-- start TEXT SEGMENT --

# Spun



## Superconductor (Apr 27, 2015)

Was recently spun from a solar project after working 8 days. Looking for info on this practice and policies from other IBEW locals. I am a member of IBEW Local 569 and can find nothing.


----------



## Loose Neutral (Jun 3, 2009)

Contractors have right to refusal and can terminate at any time.


----------



## mikeh32 (Feb 16, 2009)

being spun is when you show up, and they send you right back to the hall i thought...


----------



## Loose Neutral (Jun 3, 2009)

mikeh32 said:


> being spun is when you show up, and they send you right back to the hall i thought...


Correct


----------



## ampman (Apr 2, 2009)

Oh my it seems as if a union brother is in a conundrum


----------



## eejack (Jul 14, 2012)

mikeh32 said:


> being spun is when you show up, and they send you right back to the hall i thought...


Sometimes you earn a one man layoff.

It is part of the business superconductor - I have been spun and gotten one man layoffs in the past and will probably have it happen in the future.


----------



## markbrady (Jun 2, 2014)

ampman said:


> Oh my it seems as if a union brother is in a conundrum


What a dink


----------



## Phatstax (Feb 16, 2014)

There is a flip side to contractors spinning people. I have seen halls full of people wanting to go to work and everyone refusing to take a call to a certain contractor for tactics like this. I was also witness in a hall as the only traveler to the body letting the brother who got a one man lay off a few days before take the call from the back of the book and go back out to the contractor. Awesome show of solidarity.


----------



## LoVolt134 (Dec 14, 2012)

We're you on a short call or long call? Did you get along with everybody else on the job? Did you show up with all your tools ready to work everyday?

-- end TEXT SEGMENT --
-- start SUPPLIED INFORMATION --

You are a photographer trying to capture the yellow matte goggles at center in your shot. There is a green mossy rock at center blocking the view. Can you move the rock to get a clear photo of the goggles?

-- end SUPPLIED INFORMATION --

Copy out the entire forum thread about being spun from a job, word for word. The lines above are separate material, unrelated to the forum thread.

EXPECTED ANSWER:
# Spun



## Superconductor (Apr 27, 2015)

Was recently spun from a solar project after working 8 days. Looking for info on this practice and policies from other IBEW locals. I am a member of IBEW Local 569 and can find nothing.


----------



## Loose Neutral (Jun 3, 2009)

Contractors have right to refusal and can terminate at any time.


----------



## mikeh32 (Feb 16, 2009)

being spun is when you show up, and they send you right back to the hall i thought...


----------



## Loose Neutral (Jun 3, 2009)

mikeh32 said:


> being spun is when you show up, and they send you right back to the hall i thought...


Correct


----------



## ampman (Apr 2, 2009)

Oh my it seems as if a union brother is in a conundrum


----------



## eejack (Jul 14, 2012)

mikeh32 said:


> being spun is when you show up, and they send you right back to the hall i thought...


Sometimes you earn a one man layoff.

It is part of the business superconductor - I have been spun and gotten one man layoffs in the past and will probably have it happen in the future.


----------



## markbrady (Jun 2, 2014)

ampman said:


> Oh my it seems as if a union brother is in a conundrum


What a dink


----------



## Phatstax (Feb 16, 2014)

There is a flip side to contractors spinning people. I have seen halls full of people wanting to go to work and everyone refusing to take a call to a certain contractor for tactics like this. I was also witness in a hall as the only traveler to the body letting the brother who got a one man lay off a few days before take the call from the back of the book and go back out to the contractor. Awesome show of solidarity.


----------



## LoVolt134 (Dec 14, 2012)

We're you on a short call or long call? Did you get along with everybody else on the job? Did you show up with all your tools ready to work everyday?